Render every line of the data below as a JSON list of strings, with one string per line and blank lines omitted.
_ _ _ _ _
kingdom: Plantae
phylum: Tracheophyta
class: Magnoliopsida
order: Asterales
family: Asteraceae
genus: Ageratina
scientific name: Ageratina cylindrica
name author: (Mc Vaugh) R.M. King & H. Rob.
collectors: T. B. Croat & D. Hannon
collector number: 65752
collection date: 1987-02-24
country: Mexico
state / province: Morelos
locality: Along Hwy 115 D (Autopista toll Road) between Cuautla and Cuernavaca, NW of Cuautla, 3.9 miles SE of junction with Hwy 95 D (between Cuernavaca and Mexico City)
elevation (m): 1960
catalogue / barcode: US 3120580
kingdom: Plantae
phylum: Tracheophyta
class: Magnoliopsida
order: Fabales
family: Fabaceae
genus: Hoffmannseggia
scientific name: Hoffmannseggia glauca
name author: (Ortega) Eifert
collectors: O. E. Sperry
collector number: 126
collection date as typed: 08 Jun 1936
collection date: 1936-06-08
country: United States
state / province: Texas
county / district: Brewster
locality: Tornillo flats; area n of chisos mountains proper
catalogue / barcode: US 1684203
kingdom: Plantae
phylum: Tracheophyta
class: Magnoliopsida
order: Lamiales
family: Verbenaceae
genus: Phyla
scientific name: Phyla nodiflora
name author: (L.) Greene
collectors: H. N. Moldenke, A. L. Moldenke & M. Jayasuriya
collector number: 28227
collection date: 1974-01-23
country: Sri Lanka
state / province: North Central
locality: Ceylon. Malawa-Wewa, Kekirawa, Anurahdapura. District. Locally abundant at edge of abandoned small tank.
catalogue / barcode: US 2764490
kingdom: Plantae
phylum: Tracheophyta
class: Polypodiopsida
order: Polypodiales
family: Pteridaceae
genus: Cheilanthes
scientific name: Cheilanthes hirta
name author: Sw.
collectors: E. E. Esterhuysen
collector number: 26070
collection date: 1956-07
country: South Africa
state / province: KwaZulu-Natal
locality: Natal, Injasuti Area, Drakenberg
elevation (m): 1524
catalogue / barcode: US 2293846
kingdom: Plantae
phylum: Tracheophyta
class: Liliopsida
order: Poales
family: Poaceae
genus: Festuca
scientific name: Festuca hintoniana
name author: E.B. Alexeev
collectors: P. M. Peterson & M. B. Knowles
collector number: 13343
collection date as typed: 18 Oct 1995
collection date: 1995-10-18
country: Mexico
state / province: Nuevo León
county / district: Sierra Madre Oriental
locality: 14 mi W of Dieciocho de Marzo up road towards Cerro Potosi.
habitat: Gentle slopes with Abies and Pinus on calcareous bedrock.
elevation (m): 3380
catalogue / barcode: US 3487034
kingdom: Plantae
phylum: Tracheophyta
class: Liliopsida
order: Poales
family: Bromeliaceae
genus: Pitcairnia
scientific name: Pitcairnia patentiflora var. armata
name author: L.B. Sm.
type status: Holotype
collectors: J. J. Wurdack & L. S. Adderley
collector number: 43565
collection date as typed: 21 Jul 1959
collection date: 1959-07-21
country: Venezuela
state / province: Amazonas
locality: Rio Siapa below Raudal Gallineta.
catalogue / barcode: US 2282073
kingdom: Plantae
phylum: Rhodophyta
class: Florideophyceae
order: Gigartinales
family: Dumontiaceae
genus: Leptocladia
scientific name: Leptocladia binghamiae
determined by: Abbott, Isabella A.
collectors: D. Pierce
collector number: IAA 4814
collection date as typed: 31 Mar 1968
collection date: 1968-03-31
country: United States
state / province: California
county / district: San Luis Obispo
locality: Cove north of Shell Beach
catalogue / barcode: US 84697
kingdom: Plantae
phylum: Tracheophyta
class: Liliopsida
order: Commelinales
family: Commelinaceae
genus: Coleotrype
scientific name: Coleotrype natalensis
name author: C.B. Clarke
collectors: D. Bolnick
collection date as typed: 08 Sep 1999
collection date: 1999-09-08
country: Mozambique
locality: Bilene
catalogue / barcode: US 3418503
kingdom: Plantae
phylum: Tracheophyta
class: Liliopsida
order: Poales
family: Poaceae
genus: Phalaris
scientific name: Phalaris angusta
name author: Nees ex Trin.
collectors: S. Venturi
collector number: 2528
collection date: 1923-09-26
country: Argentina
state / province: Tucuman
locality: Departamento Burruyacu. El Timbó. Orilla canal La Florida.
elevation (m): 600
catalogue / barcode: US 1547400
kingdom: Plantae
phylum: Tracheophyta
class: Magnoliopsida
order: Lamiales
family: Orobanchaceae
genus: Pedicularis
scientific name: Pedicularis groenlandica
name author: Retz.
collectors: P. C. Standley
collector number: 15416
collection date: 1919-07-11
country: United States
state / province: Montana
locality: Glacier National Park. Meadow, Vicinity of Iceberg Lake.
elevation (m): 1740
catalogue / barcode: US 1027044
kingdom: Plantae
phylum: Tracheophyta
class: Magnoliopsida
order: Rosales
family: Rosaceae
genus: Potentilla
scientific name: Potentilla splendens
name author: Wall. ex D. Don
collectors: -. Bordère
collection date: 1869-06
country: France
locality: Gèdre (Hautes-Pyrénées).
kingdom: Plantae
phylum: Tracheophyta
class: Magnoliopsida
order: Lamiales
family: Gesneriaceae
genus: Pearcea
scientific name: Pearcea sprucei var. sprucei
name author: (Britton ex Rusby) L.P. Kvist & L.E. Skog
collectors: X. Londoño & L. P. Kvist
_ _ _ _ _
(EXERCISE RESULT):
[
  "kingdom: Plantae",
  "phylum: Tracheophyta",
  "class: Magnoliopsida",
  "order: Asterales",
  "family: Asteraceae",
  "genus: Ageratina",
  "scientific name: Ageratina cylindrica",
  "name author: (Mc Vaugh) R.M. King & H. Rob.",
  "collectors: T. B. Croat & D. Hannon",
  "collector number: 65752",
  "collection date: 1987-02-24",
  "country: Mexico",
  "state / province: Morelos",
  "locality: Along Hwy 115 D (Autopista toll Road) between Cuautla and Cuernavaca, NW of Cuautla, 3.9 miles SE of junction with Hwy 95 D (between Cuernavaca and Mexico City)",
  "elevation (m): 1960",
  "catalogue / barcode: US 3120580",
  "kingdom: Plantae",
  "phylum: Tracheophyta",
  "class: Magnoliopsida",
  "order: Fabales",
  "family: Fabaceae",
  "genus: Hoffmannseggia",
  "scientific name: Hoffmannseggia glauca",
  "name author: (Ortega) Eifert",
  "collectors: O. E. Sperry",
  "collector number: 126",
  "collection date as typed: 08 Jun 1936",
  "collection date: 1936-06-08",
  "country: United States",
  "state / province: Texas",
  "county / district: Brewster",
  "locality: Tornillo flats; area n of chisos mountains proper",
  "catalogue / barcode: US 1684203",
  "kingdom: Plantae",
  "phylum: Tracheophyta",
  "class: Magnoliopsida",
  "order: Lamiales",
  "family: Verbenaceae",
  "genus: Phyla",
  "scientific name: Phyla nodiflora",
  "name author: (L.) Greene",
  "collectors: H. N. Moldenke, A. L. Moldenke & M. Jayasuriya",
  "collector number: 28227",
  "collection date: 1974-01-23",
  "country: Sri Lanka",
  "state / province: North Central",
  "locality: Ceylon. Malawa-Wewa, Kekirawa, Anurahdapura. District. Locally abundant at edge of abandoned small tank.",
  "catalogue / barcode: US 2764490",
  "kingdom: Plantae",
  "phylum: Tracheophyta",
  "class: Polypodiopsida",
  "order: Polypodiales",
  "family: Pteridaceae",
  "genus: Cheilanthes",
  "scientific name: Cheilanthes hirta",
  "name author: Sw.",
  "collectors: E. E. Esterhuysen",
  "collector number: 26070",
  "collection date: 1956-07",
  "country: South Africa",
  "state / province: KwaZulu-Natal",
  "locality: Natal, Injasuti Area, Drakenberg",
  "elevation (m): 1524",
  "catalogue / barcode: US 2293846",
  "kingdom: Plantae",
  "phylum: Tracheophyta",
  "class: Liliopsida",
  "order: Poales",
  "family: Poaceae",
  "genus: Festuca",
  "scientific name: Festuca hintoniana",
  "name author: E.B. Alexeev",
  "collectors: P. M. Peterson & M. B. Knowles",
  "collector number: 13343",
  "collection date as typed: 18 Oct 1995",
  "collection date: 1995-10-18",
  "country: Mexico",
  "state / province: Nuevo León",
  "county / district: Sierra Madre Oriental",
  "locality: 14 mi W of Dieciocho de Marzo up road towards Cerro Potosi.",
  "habitat: Gentle slopes with Abies and Pinus on calcareous bedrock.",
  "elevation (m): 3380",
  "catalogue / barcode: US 3487034",
  "kingdom: Plantae",
  "phylum: Tracheophyta",
  "class: Liliopsida",
  "order: Poales",
  "family: Bromeliaceae",
  "genus: Pitcairnia",
  "scientific name: Pitcairnia patentiflora var. armata",
  "name author: L.B. Sm.",
  "type status: Holotype",
  "collectors: J. J. Wurdack & L. S. Adderley",
  "collector number: 43565",
  "collection date as typed: 21 Jul 1959",
  "collection date: 1959-07-21",
  "country: Venezuela",
  "state / province: Amazonas",
  "locality: Rio Siapa below Raudal Gallineta.",
  "catalogue / barcode: US 2282073",
  "kingdom: Plantae",
  "phylum: Rhodophyta",
  "class: Florideophyceae",
  "order: Gigartinales",
  "family: Dumontiaceae",
  "genus: Leptocladia",
  "scientific name: Leptocladia binghamiae",
  "determined by: Abbott, Isabella A.",
  "collectors: D. Pierce",
  "collector number: IAA 4814",
  "collection date as typed: 31 Mar 1968",
  "collection date: 1968-03-31",
  "country: United States",
  "state / province: California",
  "county / district: San Luis Obispo",
  "locality: Cove north of Shell Beach",
  "catalogue / barcode: US 84697",
  "kingdom: Plantae",
  "phylum: Tracheophyta",
  "class: Liliopsida",
  "order: Commelinales",
  "family: Commelinaceae",
  "genus: Coleotrype",
  "scientific name: Coleotrype natalensis",
  "name author: C.B. Clarke",
  "collectors: D. Bolnick",
  "collection date as typed: 08 Sep 1999",
  "collection date: 1999-09-08",
  "country: Mozambique",
  "locality: Bilene",
  "catalogue / barcode: US 3418503",
  "kingdom: Plantae",
  "phylum: Tracheophyta",
  "class: Liliopsida",
  "order: Poales",
  "family: Poaceae",
  "genus: Phalaris",
  "scientific name: Phalaris angusta",
  "name author: Nees ex Trin.",
  "collectors: S. Venturi",
  "collector number: 2528",
  "collection date: 1923-09-26",
  "country: Argentina",
  "state / province: Tucuman",
  "locality: Departamento Burruyacu. El Timbó. Orilla canal La Florida.",
  "elevation (m): 600",
  "catalogue / barcode: US 1547400",
  "kingdom: Plantae",
  "phylum: Tracheophyta",
  "class: Magnoliopsida",
  "order: Lamiales",
  "family: Orobanchaceae",
  "genus: Pedicularis",
  "scientific name: Pedicularis groenlandica",
  "name author: Retz.",
  "collectors: P. C. Standley",
  "collector number: 15416",
  "collection date: 1919-07-11",
  "country: United States",
  "state / province: Montana",
  "locality: Glacier National Park. Meadow, Vicinity of Iceberg Lake.",
  "elevation (m): 1740",
  "catalogue / barcode: US 1027044",
  "kingdom: Plantae",
  "phylum: Tracheophyta",
  "class: Magnoliopsida",
  "order: Rosales",
  "family: Rosaceae",
  "genus: Potentilla",
  "scientific name: Potentilla splendens",
  "name author: Wall. ex D. Don",
  "collectors: -. Bordère",
  "collection date: 1869-06",
  "country: France",
  "locality: Gèdre (Hautes-Pyrénées).",
  "kingdom: Plantae",
  "phylum: Tracheophyta",
  "class: Magnoliopsida",
  "order: Lamiales",
  "family: Gesneriaceae",
  "genus: Pearcea",
  "scientific name: Pearcea sprucei var. sprucei",
  "name author: (Britton ex Rusby) L.P. Kvist & L.E. Skog",
  "collectors: X. Londoño & L. P. Kvist"
]